Saved entries
****
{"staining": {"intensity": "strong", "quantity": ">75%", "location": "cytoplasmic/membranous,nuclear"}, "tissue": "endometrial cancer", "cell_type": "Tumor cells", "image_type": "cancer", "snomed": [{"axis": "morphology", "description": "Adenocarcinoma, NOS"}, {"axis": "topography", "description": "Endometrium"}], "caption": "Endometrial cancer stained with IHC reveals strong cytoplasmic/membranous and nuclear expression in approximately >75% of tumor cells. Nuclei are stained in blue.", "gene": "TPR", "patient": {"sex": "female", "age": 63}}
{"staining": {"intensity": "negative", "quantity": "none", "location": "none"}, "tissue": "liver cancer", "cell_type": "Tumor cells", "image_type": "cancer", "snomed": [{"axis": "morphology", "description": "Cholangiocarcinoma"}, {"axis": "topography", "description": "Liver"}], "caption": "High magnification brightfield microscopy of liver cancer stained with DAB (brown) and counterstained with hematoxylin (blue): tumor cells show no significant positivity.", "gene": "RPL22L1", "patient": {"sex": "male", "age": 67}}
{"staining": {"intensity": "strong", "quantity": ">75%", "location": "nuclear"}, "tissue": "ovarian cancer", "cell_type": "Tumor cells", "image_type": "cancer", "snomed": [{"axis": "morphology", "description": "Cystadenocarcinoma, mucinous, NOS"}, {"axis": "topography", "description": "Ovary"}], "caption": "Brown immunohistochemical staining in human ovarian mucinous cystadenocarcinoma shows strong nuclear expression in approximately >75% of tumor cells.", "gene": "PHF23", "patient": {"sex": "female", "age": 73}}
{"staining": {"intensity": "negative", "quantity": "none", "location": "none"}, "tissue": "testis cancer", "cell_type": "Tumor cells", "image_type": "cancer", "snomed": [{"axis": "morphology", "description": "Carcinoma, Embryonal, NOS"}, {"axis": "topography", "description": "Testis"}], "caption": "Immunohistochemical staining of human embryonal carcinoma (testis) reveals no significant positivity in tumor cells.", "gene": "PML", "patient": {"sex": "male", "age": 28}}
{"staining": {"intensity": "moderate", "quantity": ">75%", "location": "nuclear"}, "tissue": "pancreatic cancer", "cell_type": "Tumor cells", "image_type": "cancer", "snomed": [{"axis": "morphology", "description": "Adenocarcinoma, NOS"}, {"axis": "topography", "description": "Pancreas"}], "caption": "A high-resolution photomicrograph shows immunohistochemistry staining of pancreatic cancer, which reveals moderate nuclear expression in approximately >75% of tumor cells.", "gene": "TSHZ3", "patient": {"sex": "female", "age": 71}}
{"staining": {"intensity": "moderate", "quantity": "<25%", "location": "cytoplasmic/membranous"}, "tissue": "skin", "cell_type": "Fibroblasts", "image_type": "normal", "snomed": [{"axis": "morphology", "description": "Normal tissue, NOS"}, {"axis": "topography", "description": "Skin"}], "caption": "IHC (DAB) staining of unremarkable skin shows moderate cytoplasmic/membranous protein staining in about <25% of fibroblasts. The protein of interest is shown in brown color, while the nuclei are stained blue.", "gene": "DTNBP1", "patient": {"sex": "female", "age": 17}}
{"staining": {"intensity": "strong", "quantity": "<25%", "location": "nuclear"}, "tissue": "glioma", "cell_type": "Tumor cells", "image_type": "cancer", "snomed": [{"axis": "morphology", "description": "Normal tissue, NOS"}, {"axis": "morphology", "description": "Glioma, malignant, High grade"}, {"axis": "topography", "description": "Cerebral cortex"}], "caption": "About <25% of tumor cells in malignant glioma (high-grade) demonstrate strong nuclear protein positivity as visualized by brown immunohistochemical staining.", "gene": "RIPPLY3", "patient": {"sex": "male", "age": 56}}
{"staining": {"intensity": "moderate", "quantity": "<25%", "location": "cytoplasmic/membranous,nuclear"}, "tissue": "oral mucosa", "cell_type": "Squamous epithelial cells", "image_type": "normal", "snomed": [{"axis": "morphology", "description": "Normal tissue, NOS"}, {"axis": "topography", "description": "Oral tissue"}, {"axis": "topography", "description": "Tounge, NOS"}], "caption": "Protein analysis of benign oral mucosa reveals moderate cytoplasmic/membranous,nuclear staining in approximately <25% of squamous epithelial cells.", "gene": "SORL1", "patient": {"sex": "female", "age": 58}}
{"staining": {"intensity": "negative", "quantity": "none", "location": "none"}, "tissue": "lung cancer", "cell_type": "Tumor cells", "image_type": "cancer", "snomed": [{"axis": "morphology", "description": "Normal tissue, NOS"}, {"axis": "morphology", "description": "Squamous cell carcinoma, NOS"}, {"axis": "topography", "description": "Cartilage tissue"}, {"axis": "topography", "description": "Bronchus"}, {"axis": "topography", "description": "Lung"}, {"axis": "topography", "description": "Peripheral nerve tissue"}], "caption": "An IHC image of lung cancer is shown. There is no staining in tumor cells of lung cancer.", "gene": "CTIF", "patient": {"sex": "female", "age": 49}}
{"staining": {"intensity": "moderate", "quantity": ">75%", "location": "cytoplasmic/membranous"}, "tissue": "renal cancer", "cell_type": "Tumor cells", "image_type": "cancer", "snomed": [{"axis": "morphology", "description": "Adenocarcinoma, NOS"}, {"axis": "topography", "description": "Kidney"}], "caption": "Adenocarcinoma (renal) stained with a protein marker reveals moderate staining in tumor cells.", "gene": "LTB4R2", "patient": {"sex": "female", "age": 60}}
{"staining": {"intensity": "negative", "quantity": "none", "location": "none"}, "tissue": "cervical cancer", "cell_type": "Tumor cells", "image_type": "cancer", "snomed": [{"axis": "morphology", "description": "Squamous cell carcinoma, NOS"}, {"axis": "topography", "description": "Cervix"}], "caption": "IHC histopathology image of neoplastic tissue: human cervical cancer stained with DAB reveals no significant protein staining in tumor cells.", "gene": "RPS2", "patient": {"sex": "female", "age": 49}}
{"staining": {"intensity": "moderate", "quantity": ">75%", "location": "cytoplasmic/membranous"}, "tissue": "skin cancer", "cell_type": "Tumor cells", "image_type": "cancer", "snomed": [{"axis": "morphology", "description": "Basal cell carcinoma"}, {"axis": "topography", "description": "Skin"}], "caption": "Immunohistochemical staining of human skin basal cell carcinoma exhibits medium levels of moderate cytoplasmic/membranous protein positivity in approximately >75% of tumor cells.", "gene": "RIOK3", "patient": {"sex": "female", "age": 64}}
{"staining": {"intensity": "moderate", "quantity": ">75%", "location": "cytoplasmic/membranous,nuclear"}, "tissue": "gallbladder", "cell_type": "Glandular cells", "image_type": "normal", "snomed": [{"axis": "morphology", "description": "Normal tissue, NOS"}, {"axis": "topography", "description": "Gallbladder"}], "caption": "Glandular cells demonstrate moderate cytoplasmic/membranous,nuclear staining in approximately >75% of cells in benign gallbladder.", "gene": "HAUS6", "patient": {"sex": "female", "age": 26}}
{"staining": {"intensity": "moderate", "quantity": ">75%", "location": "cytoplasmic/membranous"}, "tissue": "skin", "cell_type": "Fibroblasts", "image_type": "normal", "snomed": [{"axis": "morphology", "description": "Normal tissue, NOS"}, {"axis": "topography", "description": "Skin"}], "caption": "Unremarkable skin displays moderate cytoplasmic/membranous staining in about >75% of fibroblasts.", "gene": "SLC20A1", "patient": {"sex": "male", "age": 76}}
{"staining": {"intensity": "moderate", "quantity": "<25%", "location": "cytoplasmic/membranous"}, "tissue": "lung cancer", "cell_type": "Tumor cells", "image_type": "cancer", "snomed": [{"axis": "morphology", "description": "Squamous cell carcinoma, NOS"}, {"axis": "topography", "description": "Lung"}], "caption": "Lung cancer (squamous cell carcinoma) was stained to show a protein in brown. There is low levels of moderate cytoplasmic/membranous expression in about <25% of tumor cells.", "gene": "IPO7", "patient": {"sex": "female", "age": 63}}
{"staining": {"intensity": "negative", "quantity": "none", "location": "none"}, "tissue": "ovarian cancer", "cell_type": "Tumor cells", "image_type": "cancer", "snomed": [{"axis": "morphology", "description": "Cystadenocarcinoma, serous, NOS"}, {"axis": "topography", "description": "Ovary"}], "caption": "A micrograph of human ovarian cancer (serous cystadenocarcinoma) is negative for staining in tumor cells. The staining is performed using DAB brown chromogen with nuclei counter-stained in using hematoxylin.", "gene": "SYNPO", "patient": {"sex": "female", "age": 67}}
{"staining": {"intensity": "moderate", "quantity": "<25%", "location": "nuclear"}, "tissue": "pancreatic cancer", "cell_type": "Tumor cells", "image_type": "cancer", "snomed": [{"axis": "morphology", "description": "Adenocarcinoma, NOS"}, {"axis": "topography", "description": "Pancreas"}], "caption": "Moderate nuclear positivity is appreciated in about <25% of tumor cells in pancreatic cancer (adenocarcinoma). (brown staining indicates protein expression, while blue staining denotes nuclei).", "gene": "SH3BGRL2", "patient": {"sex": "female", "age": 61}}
****
■ **Activity**
From the records above, repeat exactly the lines from the one with "cancer (squamous cell" through the one with "micrograph of human", both included.

■ **Output below**
{"staining": {"intensity": "moderate", "quantity": "<25%", "location": "cytoplasmic/membranous"}, "tissue": "lung cancer", "cell_type": "Tumor cells", "image_type": "cancer", "snomed": [{"axis": "morphology", "description": "Squamous cell carcinoma, NOS"}, {"axis": "topography", "description": "Lung"}], "caption": "Lung cancer (squamous cell carcinoma) was stained to show a protein in brown. There is low levels of moderate cytoplasmic/membranous expression in about <25% of tumor cells.", "gene": "IPO7", "patient": {"sex": "female", "age": 63}}
{"staining": {"intensity": "negative", "quantity": "none", "location": "none"}, "tissue": "ovarian cancer", "cell_type": "Tumor cells", "image_type": "cancer", "snomed": [{"axis": "morphology", "description": "Cystadenocarcinoma, serous, NOS"}, {"axis": "topography", "description": "Ovary"}], "caption": "A micrograph of human ovarian cancer (serous cystadenocarcinoma) is negative for staining in tumor cells. The staining is performed using DAB brown chromogen with nuclei counter-stained in using hematoxylin.", "gene": "SYNPO", "patient": {"sex": "female", "age": 67}}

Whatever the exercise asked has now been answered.